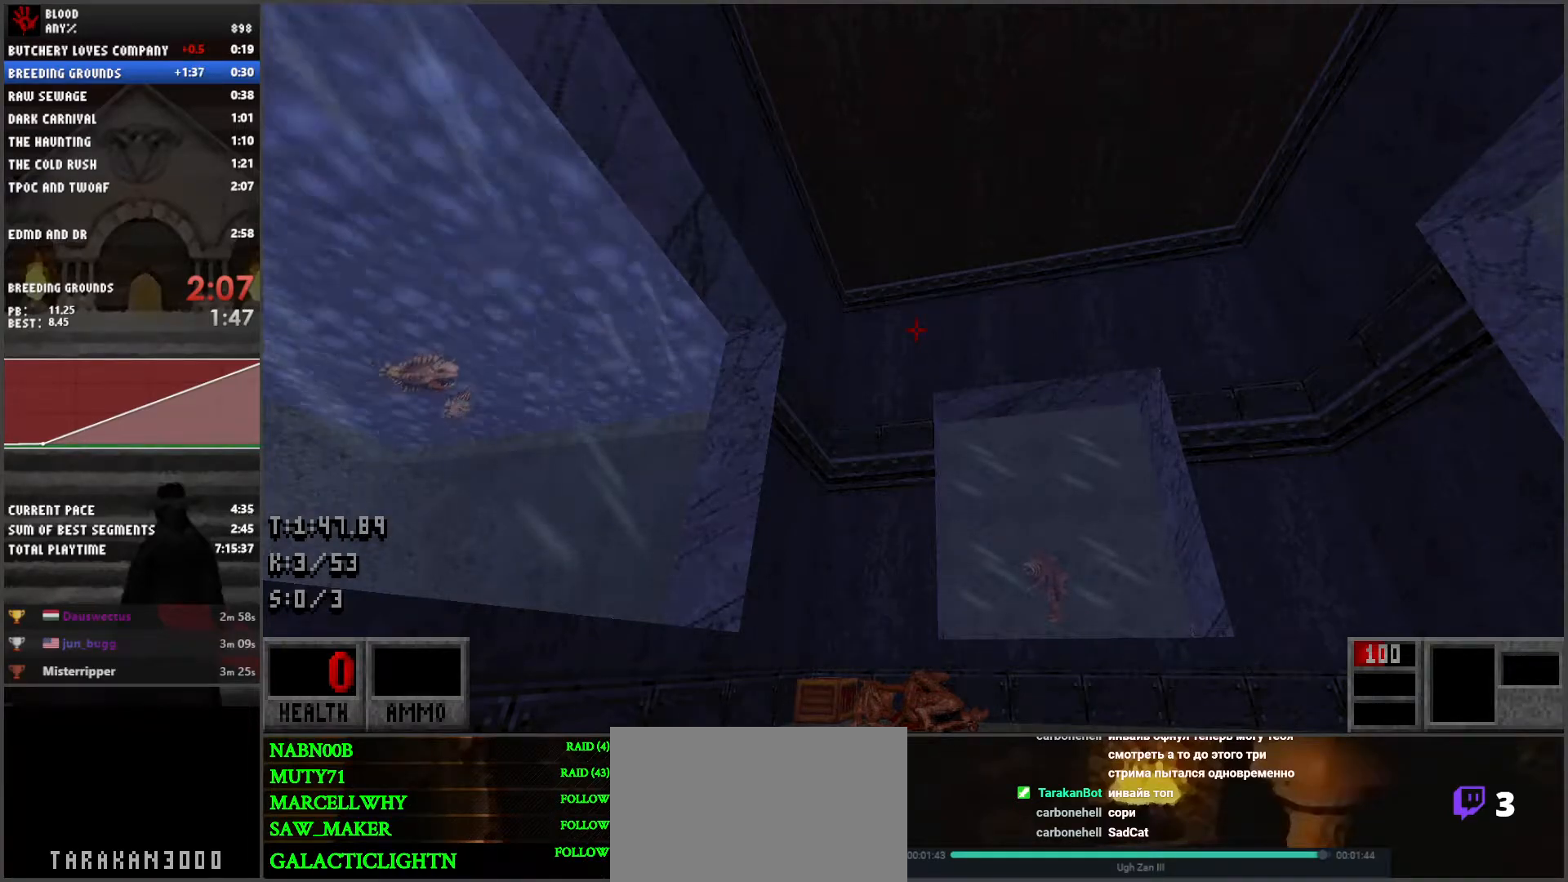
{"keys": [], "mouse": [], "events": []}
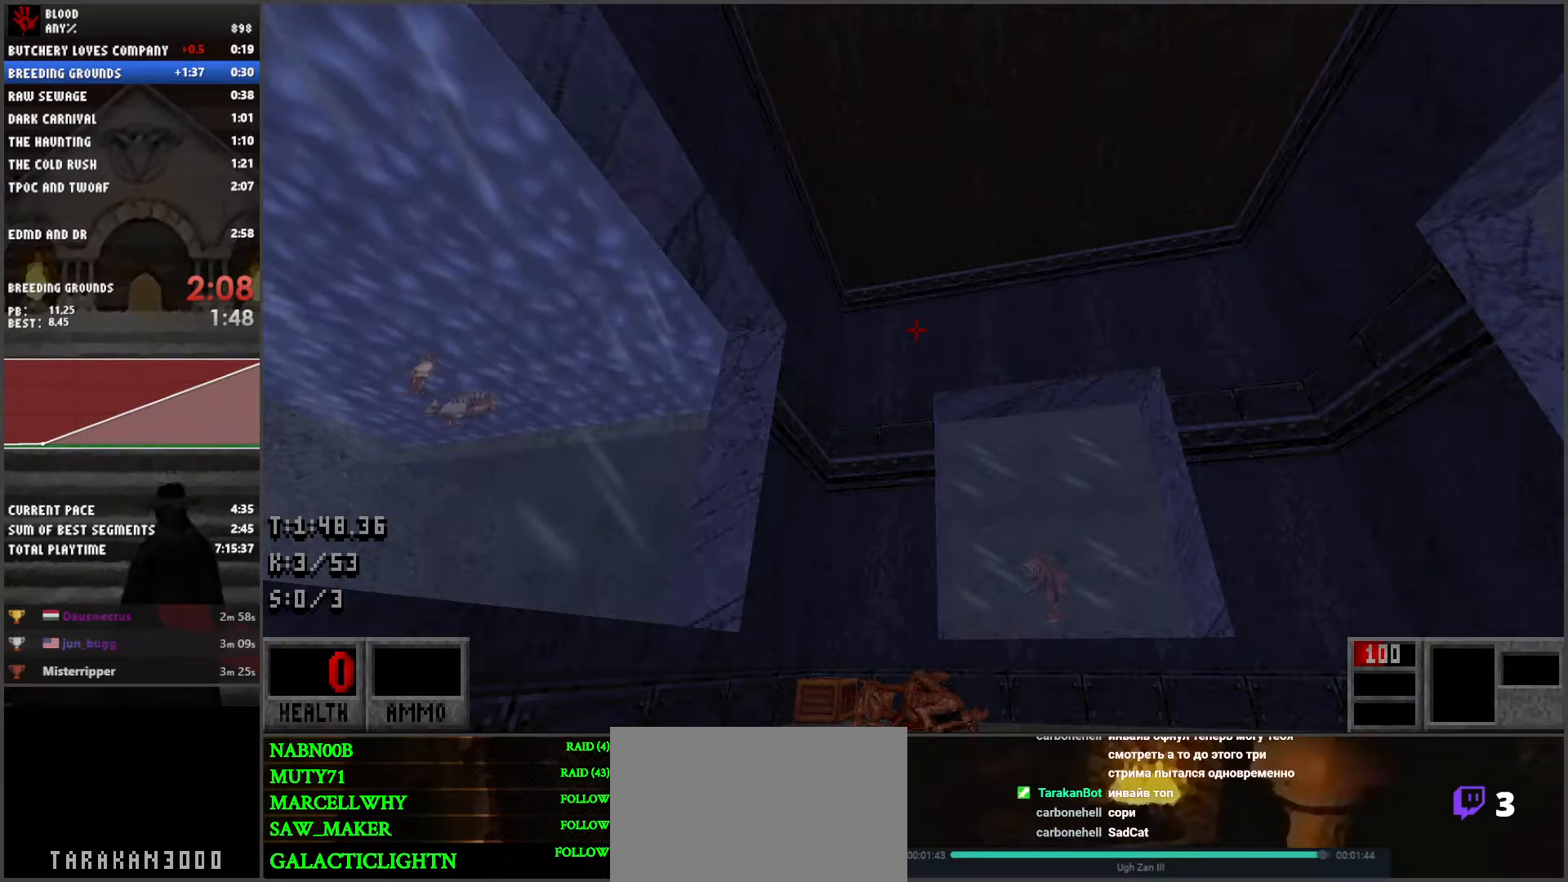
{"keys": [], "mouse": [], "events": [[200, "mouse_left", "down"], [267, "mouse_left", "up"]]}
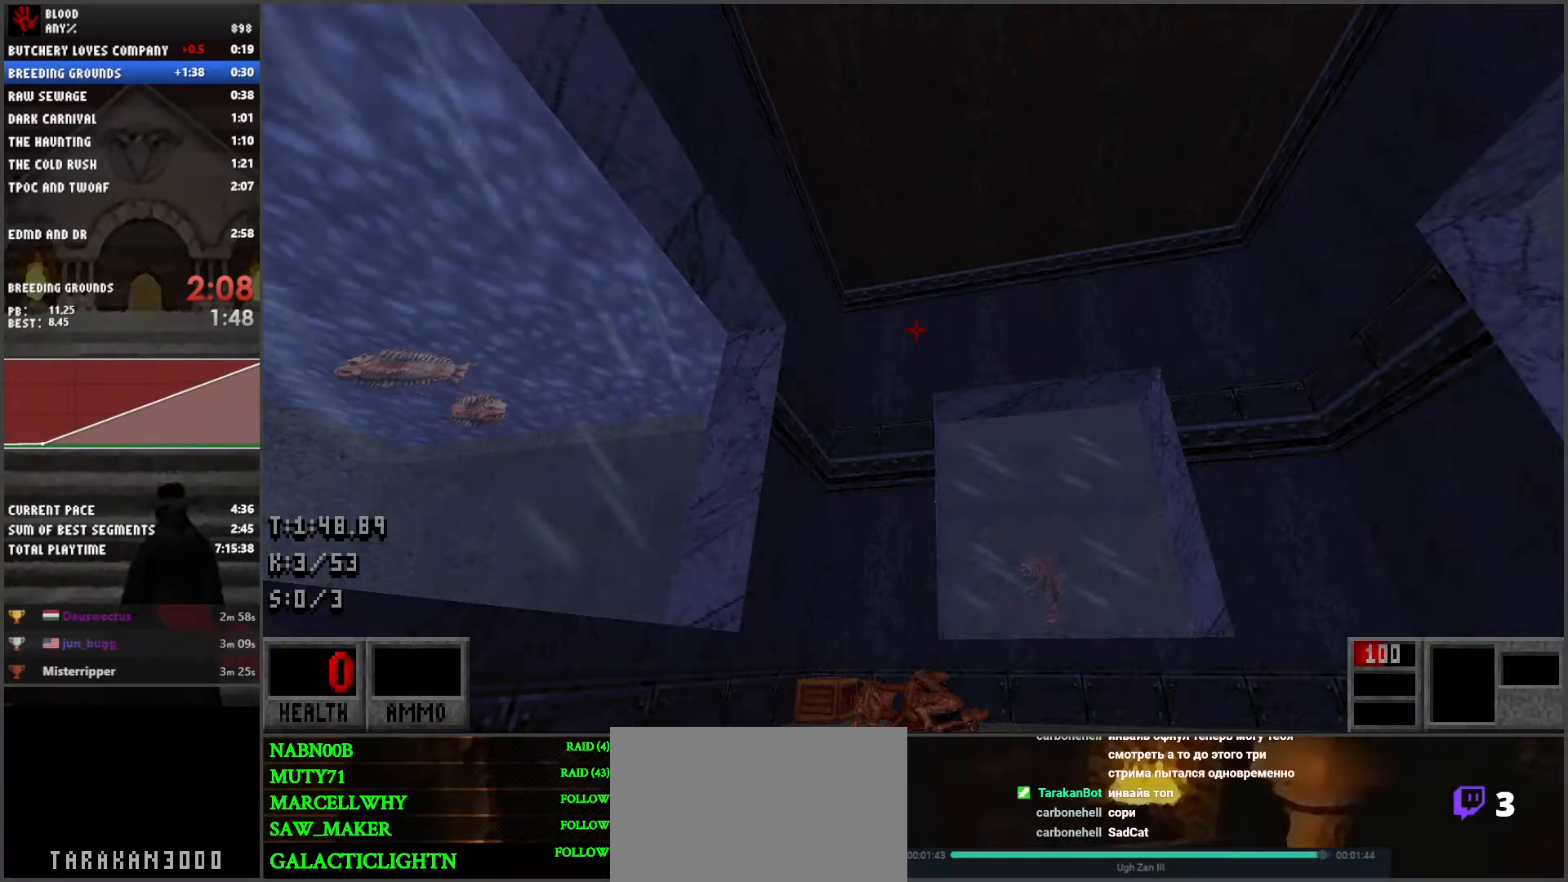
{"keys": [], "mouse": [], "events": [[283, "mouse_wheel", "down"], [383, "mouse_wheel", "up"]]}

____________________

-- WORK TASK --
If the material above contains pictures, exclude them from an otherwise exact transcription.

-- ANSWER TO THE PROBLEM --
{"keys": [], "mouse": [], "events": []}
{"keys": [], "mouse": [], "events": [[200, "mouse_left", "down"], [267, "mouse_left", "up"]]}
{"keys": [], "mouse": [], "events": [[283, "mouse_wheel", "down"], [383, "mouse_wheel", "up"]]}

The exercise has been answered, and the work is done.